Beringas, Minoritas Menindas Mayoritas

Tudingan politik identitas yang dialamatkan ke umat Islam,  terus digiring sebagai momok yang menakutkan. Selain sebagai gerakan intoleran, politik identitas itu kerap dianggap mengancam kebhinnekaan dan kemajemukan bangsa.  Sejalan dengan itu, tirani minoritas terus menunjukkan superioritasnya pada mayoritas. Segelintir orang dan kelompok yang sesungguhnya  juga menjadi bagian dari politik identitas, bebas melenggang menguasai hajat hidup orang banyak dengan kekuasaannya terhadap negara dan kekayaan sumber daya alam di dalamnya.

Oleh Yusuf Blegur, Pegiat Sosial dan Aktivis Yayasan Human Luhur Berdikari

BUKAN hoax apalagi fitnah adanya  berita tentang lahan di Indonesia dikuasai tidak lebih dari 1% penduduk. Selain pengelolaan sumber daya alam dan produksi-produksi kebutuhan pokok rakyat. Pemilik modal perorangan dan dalam bentuk korporasi itu, bahkan mampu menggeser peran negara. Pemerintah dan fungsi regulasinya telah diambil mesin-mesin kapitalisme dalam wujud perusahaan transnasional maupun multinasional.

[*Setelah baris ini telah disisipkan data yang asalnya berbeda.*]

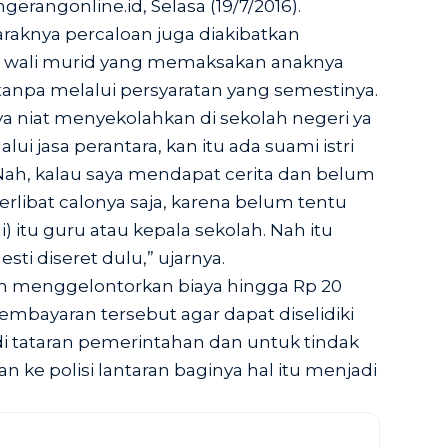
ngerangonline.id
, Selasa (19/7/2016).
raknya percaloan juga diakibatkan
i wali murid yang memaksakan anaknya
tanpa melalui persyaratan yang semestinya.
ya niat menyekolahkan di sekolah negeri ya
lui jasa perantara, kan itu ada suami istri
. Nah, kalau saya mendapat cerita dan belum
terlibat calonya saja, karena belum tentu
 itu guru atau kepala sekolah. Nah itu
ti diseret dulu,” ujarnya.
lah menggelontorkan biaya hingga Rp 20
pembayaran tersebut agar dapat diselidiki
di tataran pemerintahan dan untuk tindak
n ke polisi lantaran baginya hal itu menjadi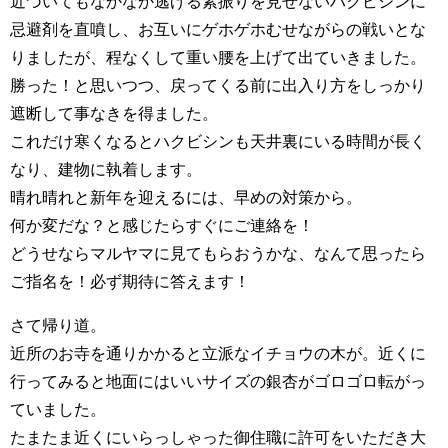
近づいてもなかなか逃げる素振りを見せないハクビシンに
忌避剤を直噴し、お互いにゲホゲホむせながらの戦いとな
りましたが、程なくして重い腰を上げて出ていきました。
勝った！と思いつつ、戻ってくる前に出入り方をしっかり
遮断して事なきを得ました。
これだけ寒くなるとハクビシンも天井裏にいる時間が長く
なり、建物に執着します。
晴れ晴れと新年を迎えるには、早めの対策から。
何か変だな？と感じたらすぐにご連絡を！
どうせならマルヤマに見てもらおうかな、なんて思ったら
ご指名を！必ず期待に答えます！
さて帰り道。
近所のお寺を通りかかると立派なイチョウの木が。近くに
行ってみると地面にはいいサイズの銀杏がゴロゴロ転がっ
ていました。
たまたま近くにいらっしゃった御住職に許可をいただき大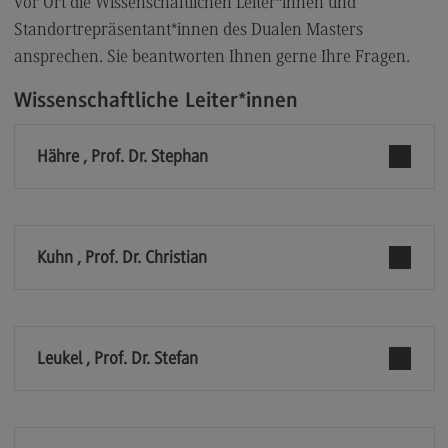
vor Ort die Wissenschaftlichen Leiter*innen und
Kontakt
Standortrepräsentant*innen des Dualen Masters
Elektrotechnik und Informationstechnik
ansprechen. Sie beantworten Ihnen gerne Ihre Fragen.
Elektrotechnik und Informationstechnik
Wissenschaftliche Leiter*innen
Profil-O-Mat Elektrotechnik und
Informationstechnik
(External link)
Hähre , Prof. Dr. Stephan
Rahmenbedingungen
Modulangebot
Berufsperspektiven
Kuhn , Prof. Dr. Christian
Kontakt
Entrepreneurship
Entrepreneurship
Leukel , Prof. Dr. Stefan
Modulangebot
Berufsperspektiven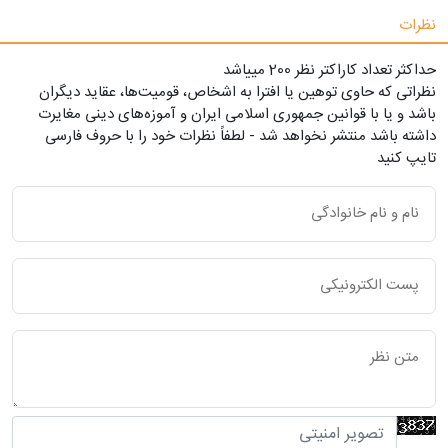
نظرات
حداکثر تعداد کاراکتر نظر 200 ميياشد
نظراتی که حاوی توهین یا افترا به اشخاص، قومیت‌ها، عقاید دیگران
باشد و یا با قوانین جمهوری اسلامی ایران و آموزه‌های دینی مغایرت
داشته باشد منتشر نخواهد شد - لطفاً نظرات خود را با حروف فارسی
تایپ کنید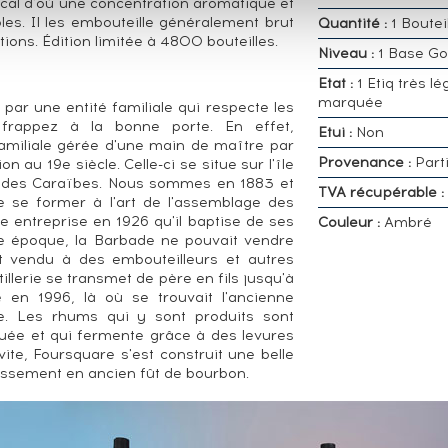
ical d'où une concentration aromatique et
es. Il les embouteille généralement brut
Quantité :
1 Boutei
ions. Édition limitée à 4800 bouteilles.
Niveau :
1 Base Go
Etat :
1 Etiq très lé
marquée
par une entité familiale qui respecte les
 frappez à la bonne porte. En effet,
Etui :
Non
 familiale gérée d'une main de maître par
Provenance :
Parti
on au 19e siècle. Celle-ci se situe sur l'île
r des Caraïbes. Nous sommes en 1883 et
TVA récupérable :
 se former à l'art de l'assemblage des
e entreprise en 1926 qu'il baptise de ses
Couleur :
Ambré
ette époque, la Barbade ne pouvait vendre
it vendu à des embouteilleurs et autres
llerie se transmet de père en fils jusqu'à
 en 1996, là où se trouvait l'ancienne
me. Les rhums qui y sont produits sont
iluée et qui fermente grâce à des levures
ite, Foursquare s'est construit une belle
llissement en ancien fût de bourbon.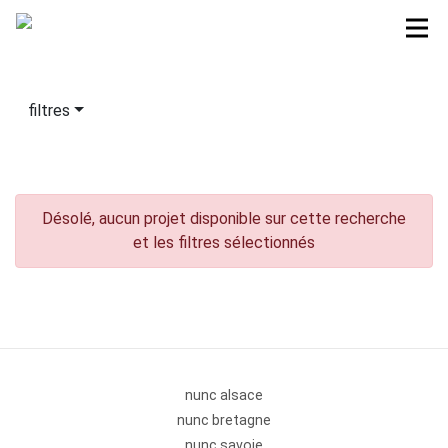
filtres
Désolé, aucun projet disponible sur cette recherche
et les filtres sélectionnés
nunc alsace
nunc bretagne
nunc savoie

Konstitusi berikut aparatur pemerintahan   telah dibeli dan menjadi cabang-cabang kekuatan industri borjuasi korporasi. Kepemilikan modal besar mampu melemahkan eksistensi negara, untuk selanjutnya melumpuhkan kekuatan rakyat. Demokrasi dilumpuhkan, institusi-intusi negara dan kelembagaan politik  telah menjadi alat sekaligus tameng birokrat dan pengusaha. Taipan-taipan itu menggandeng pemerintahan dan kemudian menjadi oligarki  yang membajak Indonesia.

Kesadaran kritis dan gerakan perlawanan semakin tak berdaya. Rezim kekuasaan yang ditunggangi mafia ekonomi dan politik, melancarkan represi dan atau fasilitas berupa harta   dan jabatan. Rakyat terbelah, sebagian turut mengekor pada kekuasaan dan tunduk pada pengusaha pengendali pemerintahan. Sebagian besar lainnya pasrah dan sedikit yang menentangnya secara sporadis dan parsial. Itupun kalau masih bisa selamat dari rezim.

Pemimpin-pemimpin intelektual dan agama tiarap dan mencari jalan aman dengan melakukan kompromi pada kekuasaan. Rakyat dibiarkan berjuang sendiri dalam keterbatasan menghadapi kesulitan ekonomi, tekanan kebijakan politik rezim  dan mulai merasakan kesulitan hidup.  Rakyat mulai kehilangan semangat persatuan dan kesatuan sebagai sebuah bangsa. Konflik horisontal terus menghantar ke jurang disintegrasi sosial. Semakin komplit penderitaan rakyat banyak, hidup dalam kemiskinan dan terpecah-belah. Semua itu umat Islam yang paling merasakannya.